Bernardo Ortiz
Managing Principal of Mexico and Latin America
IBI Group
/
Insight

Participatory Governance for Integrated Cities

Wed, 11/01/2017 - 14:05

As of 2015, more than 79 percent of Mexico’s population lived in a city and INEGI forecasts an increase to more than 90 percent by 2050. This fact alone is pushing some cities to look for more sustainable urban planning and mobility strategies, with the aim of transforming themselves into Smart Cities. Becoming smart allows a city to increase its competitiveness and quality of life, efficiently use resources and support economic sustainability by using technology and creativity to raise the IQ of its environment. Mexico's cities will face many obstacles before they can reach this goal and will have to create strategies to align the priorities of the public and private sectors and citizens.

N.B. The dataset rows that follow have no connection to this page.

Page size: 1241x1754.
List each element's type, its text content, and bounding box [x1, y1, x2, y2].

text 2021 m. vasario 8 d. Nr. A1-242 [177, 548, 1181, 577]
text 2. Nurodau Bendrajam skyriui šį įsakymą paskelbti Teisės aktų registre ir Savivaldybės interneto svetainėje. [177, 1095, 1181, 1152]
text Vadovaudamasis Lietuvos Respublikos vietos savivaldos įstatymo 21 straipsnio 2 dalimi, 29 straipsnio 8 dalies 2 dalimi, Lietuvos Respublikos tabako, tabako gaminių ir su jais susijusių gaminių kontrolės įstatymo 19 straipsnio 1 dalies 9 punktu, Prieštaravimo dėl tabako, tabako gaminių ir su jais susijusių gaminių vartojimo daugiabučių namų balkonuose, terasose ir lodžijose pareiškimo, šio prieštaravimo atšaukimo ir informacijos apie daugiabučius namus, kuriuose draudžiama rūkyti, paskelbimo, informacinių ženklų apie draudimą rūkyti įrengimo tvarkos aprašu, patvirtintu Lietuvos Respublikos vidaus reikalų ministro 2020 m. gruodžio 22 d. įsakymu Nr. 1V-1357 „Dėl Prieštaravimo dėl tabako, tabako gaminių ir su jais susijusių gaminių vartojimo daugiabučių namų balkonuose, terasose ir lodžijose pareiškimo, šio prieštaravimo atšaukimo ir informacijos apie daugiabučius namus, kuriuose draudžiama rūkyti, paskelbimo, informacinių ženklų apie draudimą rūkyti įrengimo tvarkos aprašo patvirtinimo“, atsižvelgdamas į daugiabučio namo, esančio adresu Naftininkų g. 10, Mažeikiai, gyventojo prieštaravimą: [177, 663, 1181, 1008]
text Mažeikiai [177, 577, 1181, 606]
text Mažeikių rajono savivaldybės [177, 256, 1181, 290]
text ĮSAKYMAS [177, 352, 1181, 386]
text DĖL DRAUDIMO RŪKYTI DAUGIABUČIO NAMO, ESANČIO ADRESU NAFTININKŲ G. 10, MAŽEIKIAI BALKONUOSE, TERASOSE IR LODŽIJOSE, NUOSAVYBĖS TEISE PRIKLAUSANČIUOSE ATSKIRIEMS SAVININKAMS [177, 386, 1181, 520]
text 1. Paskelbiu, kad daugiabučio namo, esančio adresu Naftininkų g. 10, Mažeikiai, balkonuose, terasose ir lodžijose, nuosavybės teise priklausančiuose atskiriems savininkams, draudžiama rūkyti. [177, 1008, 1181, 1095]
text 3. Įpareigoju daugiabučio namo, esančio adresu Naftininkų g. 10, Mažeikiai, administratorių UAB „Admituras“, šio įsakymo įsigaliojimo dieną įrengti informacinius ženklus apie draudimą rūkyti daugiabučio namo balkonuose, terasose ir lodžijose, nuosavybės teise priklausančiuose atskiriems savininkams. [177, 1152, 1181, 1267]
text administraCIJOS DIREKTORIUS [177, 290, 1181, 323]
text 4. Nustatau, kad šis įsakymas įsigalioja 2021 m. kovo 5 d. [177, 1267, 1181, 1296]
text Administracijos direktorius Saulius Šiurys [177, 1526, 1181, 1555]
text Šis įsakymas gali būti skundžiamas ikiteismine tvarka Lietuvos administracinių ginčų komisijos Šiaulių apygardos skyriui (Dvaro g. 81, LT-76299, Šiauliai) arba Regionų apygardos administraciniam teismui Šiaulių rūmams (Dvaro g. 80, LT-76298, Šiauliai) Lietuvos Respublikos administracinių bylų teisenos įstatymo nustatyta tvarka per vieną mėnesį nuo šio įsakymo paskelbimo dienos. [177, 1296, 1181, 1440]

But the cities that need to brace for these changes –- Mexico City, New Delhi and Sao Paulo –- will encounter the most hurdles to achieving sustainability, according to Bernardo Ortiz, Managing Principal of Mexico and Latin America for IBI Group. “Large population cities make the development of Smart Cities even more challenging and some important stepping stones to reaching this goal are comprehensive planning, participatory governance and the strengthening of institutions beyond borders to allow for seamless integration of transportation systems,” he says. Transit is one of the main elements of a Smart City and Mexico City must find solutions for the many challenges its metropolitan area faces.

In addition, Mexico will have to find a middle ground between private and public-sector interests in transportation projects with a focus on efficient mobility options and alternative modes of transportation. In the last few years, the private sector has had to play a larger role in the development and financing of transportation projects due to large cuts to both the federal and state budgets. IBI Group has experience working in the planning, design and engineering of every aspect of infrastructure projects worldwide and in Mexico. It has worked with SEDUVI, SCT and other stakeholders in the public and private sectors to develop projects that increase the efficiency of transportation through public financing or PPP schemes.

With SEDUVI, the company carried out a study to transform Mexico City’s Modal Transfer Centers (CETRAMs) into transportation hubs that are integrated into the urban fabric and can displace residents throughout the city. Ortiz warns that interagency consensus and customer-focused design must play a significant role in the planning and development of these centers. “CETRAMs are sometimes not developed with the right focus in mind,” he says. “There have been cases where the public has to travel through an entire shopping mall to transfer from one mode of transportation to another, which happens when a commercial agenda is given priority over the end-user.”

When the private sector participates in infrastructure projects such as CETRAMs, it is looking to make a profit in the long term but because these projects have a direct impact on society, it is important that the PPP schemes implemented assign risks to the parties best equipped to absorb them between the public and private sectors. According to Ortiz, the element that will attract more investment and foster the development of good quality transportation projects will be transparency.

Another obstacle that could potentially block the development of any type of infrastructure project in Mexico is continuity at both the planning and implementation stages. “We cannot continue to reinvent ourselves every six years when the presidential terms change,” says Ortiz. “Infrastructure and transportation plans change each term and it is always difficult to create the correct schemes when there is no continuity.”

Participatory governance places emphasis on democratic engagement and seeks to increase the participation of citizens in governmental decisions, which is a fundamental component of a Smart City. Although this is often seen as an obstacle for the completion of an infrastructure project, according to Ortiz, it can drastically increase the impact it will have on society. “Smart Cities look to integrate information into society through a series of initiatives that use technology and the vision of what the city should be from the point of view of the end user,” he says.